Не надо думать, однако, что Гордеев так и жил одними иллюзиями. Нет! Дмитрий Михайлович был очень успешен и ретив. Ходил быстро, беспечно. Руками махал. То и дело женился и разводился. Правду сказать, всего-то два раза, но слухов! Но интересных подробностей! На истфаке каждый славился чем мог: кто историей колхозов, кто свирепостью к студентам. А у Гордеева все было легко. Нет, не легкомысленно, а просто легко. Студентам пропуски в Архив раздаст, сам потом их выписки прочтет, скомпонует - и статья. Мысли и факты складывались у Гордеева в голове в цельную картину.
- Бывает ум аналитический, а у меня синтетический, - смеялся он.
Лекции Гордеев читал прекрасно, без бумажки, и студенты его любили. Его вообще все любили. Один беспартийный еврей Лисаневич не любил Гордеева.
- Послушайте, - хватал его за руку Гордеев, - почему вы меня не любите?
- Очень уж ты гладенький и мякенький, - огрызался Лисаневич и шел.
А Гордеев стоял, недоумевая: да почему же это плохо? Зачем быть остреньким и шершавеньким, если мир так хорош?
- О, Гордеев! - говорили в кулуарах. - Так, глядишь, и!..
И Гордеев гордился, он возрастал. Крепчал. И, как коньяк, делался суше.

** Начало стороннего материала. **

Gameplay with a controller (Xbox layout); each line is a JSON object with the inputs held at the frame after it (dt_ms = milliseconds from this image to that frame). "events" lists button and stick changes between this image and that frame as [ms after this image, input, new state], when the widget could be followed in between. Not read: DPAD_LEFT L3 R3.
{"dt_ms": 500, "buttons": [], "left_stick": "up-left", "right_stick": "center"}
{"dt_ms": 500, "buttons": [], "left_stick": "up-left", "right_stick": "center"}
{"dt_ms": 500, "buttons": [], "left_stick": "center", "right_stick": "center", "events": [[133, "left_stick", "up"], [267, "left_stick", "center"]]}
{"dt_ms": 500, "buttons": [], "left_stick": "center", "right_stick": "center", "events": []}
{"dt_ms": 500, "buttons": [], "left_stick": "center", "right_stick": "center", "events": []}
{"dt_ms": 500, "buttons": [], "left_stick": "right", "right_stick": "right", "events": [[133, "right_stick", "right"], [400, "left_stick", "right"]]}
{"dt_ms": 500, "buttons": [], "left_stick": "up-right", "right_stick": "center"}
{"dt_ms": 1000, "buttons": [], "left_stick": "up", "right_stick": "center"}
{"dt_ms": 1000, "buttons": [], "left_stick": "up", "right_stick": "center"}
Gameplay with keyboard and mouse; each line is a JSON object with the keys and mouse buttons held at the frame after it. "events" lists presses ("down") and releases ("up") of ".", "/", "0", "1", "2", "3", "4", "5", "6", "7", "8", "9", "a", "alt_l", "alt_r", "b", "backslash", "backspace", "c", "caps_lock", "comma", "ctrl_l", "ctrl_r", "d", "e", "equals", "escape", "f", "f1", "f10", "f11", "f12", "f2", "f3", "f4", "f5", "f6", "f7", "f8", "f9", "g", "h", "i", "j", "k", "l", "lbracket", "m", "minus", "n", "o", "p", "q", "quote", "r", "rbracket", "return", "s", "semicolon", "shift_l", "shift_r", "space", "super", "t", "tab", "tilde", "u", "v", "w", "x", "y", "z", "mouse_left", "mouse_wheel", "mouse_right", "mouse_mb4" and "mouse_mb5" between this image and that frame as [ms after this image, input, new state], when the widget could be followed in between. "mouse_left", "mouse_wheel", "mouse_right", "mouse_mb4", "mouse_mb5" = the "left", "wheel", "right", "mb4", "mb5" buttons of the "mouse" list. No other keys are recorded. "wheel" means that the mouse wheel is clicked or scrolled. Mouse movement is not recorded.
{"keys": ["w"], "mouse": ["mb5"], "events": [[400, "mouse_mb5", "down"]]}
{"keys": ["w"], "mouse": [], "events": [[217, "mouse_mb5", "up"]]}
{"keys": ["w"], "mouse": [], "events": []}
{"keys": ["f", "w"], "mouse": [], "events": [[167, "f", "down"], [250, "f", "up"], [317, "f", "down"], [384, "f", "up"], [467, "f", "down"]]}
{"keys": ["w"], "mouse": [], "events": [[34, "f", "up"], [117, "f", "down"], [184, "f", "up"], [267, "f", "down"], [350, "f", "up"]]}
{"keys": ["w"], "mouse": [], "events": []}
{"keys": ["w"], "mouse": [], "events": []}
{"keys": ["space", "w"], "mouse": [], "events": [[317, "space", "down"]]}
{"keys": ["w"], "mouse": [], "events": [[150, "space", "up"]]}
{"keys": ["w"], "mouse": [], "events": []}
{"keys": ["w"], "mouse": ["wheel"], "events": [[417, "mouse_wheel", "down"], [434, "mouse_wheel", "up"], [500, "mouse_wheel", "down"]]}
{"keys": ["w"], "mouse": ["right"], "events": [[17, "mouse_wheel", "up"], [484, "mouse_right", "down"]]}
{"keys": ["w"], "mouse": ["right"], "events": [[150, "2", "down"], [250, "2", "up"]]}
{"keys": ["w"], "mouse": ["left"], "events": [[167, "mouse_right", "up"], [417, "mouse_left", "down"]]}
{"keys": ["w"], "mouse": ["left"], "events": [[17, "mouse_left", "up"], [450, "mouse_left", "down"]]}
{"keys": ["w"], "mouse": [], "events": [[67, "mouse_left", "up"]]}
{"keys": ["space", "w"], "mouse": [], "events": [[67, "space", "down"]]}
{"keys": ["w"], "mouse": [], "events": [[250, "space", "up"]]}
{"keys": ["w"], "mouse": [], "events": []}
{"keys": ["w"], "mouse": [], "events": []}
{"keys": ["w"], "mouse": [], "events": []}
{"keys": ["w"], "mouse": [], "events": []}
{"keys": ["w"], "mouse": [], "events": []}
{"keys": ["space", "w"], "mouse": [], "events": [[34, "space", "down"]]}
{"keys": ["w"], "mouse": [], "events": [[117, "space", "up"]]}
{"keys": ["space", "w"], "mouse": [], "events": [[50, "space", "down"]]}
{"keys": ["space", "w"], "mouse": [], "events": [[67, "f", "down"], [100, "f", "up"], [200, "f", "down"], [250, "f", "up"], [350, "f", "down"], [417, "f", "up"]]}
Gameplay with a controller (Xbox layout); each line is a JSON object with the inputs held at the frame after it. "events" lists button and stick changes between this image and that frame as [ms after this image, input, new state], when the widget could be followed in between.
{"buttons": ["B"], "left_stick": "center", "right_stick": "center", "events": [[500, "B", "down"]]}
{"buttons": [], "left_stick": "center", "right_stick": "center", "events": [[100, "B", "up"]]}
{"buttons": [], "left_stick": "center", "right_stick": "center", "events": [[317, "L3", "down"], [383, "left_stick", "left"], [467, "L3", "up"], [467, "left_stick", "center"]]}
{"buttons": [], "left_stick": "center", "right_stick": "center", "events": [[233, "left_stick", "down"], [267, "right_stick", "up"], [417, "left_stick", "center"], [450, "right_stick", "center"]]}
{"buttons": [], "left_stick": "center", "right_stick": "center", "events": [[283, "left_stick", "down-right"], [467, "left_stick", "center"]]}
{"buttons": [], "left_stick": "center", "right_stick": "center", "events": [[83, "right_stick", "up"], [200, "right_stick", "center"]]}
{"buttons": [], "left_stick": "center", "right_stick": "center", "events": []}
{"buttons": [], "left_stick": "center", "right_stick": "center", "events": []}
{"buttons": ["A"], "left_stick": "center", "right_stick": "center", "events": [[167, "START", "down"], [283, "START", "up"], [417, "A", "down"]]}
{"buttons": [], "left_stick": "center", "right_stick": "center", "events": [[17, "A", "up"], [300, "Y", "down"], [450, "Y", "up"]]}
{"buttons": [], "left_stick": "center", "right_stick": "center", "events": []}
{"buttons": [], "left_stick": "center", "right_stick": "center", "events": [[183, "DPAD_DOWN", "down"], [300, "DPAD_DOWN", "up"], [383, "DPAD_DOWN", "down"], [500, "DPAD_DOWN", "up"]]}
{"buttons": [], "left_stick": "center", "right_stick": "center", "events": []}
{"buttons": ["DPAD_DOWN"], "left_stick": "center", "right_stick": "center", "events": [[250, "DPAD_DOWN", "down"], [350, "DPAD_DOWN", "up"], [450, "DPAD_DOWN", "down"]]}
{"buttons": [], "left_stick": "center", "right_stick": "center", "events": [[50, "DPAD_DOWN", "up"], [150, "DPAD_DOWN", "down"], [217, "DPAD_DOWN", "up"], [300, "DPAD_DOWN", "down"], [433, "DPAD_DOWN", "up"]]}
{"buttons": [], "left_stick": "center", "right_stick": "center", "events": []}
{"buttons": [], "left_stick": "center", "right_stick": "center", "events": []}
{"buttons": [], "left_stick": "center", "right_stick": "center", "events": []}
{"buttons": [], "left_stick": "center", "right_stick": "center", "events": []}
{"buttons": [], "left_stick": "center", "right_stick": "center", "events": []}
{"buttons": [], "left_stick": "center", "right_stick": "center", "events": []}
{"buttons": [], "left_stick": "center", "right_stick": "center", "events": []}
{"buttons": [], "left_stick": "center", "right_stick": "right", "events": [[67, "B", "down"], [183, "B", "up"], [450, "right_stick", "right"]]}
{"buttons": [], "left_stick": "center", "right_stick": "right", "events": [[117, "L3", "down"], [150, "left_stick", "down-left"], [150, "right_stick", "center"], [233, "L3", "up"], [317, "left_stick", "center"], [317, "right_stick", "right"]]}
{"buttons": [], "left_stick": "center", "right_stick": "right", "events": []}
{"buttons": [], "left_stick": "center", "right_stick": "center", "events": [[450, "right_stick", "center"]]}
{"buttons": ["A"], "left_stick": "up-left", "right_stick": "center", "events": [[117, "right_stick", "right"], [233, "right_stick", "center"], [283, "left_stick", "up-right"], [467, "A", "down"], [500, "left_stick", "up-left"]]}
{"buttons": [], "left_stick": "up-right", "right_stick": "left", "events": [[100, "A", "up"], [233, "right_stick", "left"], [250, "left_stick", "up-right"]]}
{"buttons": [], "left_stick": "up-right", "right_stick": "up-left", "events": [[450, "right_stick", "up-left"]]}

Так продолжалось, пока Гордееву не исполнилось тридцать лет и три года.
В тот день с самого утра ему начали звонить, поздравляя его с юбилеем. Гордеев не отходил от телефона, шаркал тапкой, крутил провод и машинально что-то ворковал, глядя на исписанные обои.
- Ага, - говорил он. - Я постараюсь. Я сделаю все, что смогу.
Потому что каждый, поздравляя его, "заодно" просил чего-нибудь и для себя.
- Да, да, - ворковал Гордеев. - Хорошо. Оно логично.
Он воображал, как приятели, красные от дипломатических усилий, кладут трубку и объявляют, например, нерадивому племяннику:
- Ты принят! Сам Гордеев будет за тебя хлопотать.
Или:
- Ну, пляши! Будет отзыв на твою работу. Самого Гордеева!
Потому что Гордеев был хоть и молод, но волен и влиятелен. Раньше все это было приятно Гордееву. Теперь он почему-то почувствовал иное. Все обещания откладывались в уме известью, гора росла, бросая тень на будущее.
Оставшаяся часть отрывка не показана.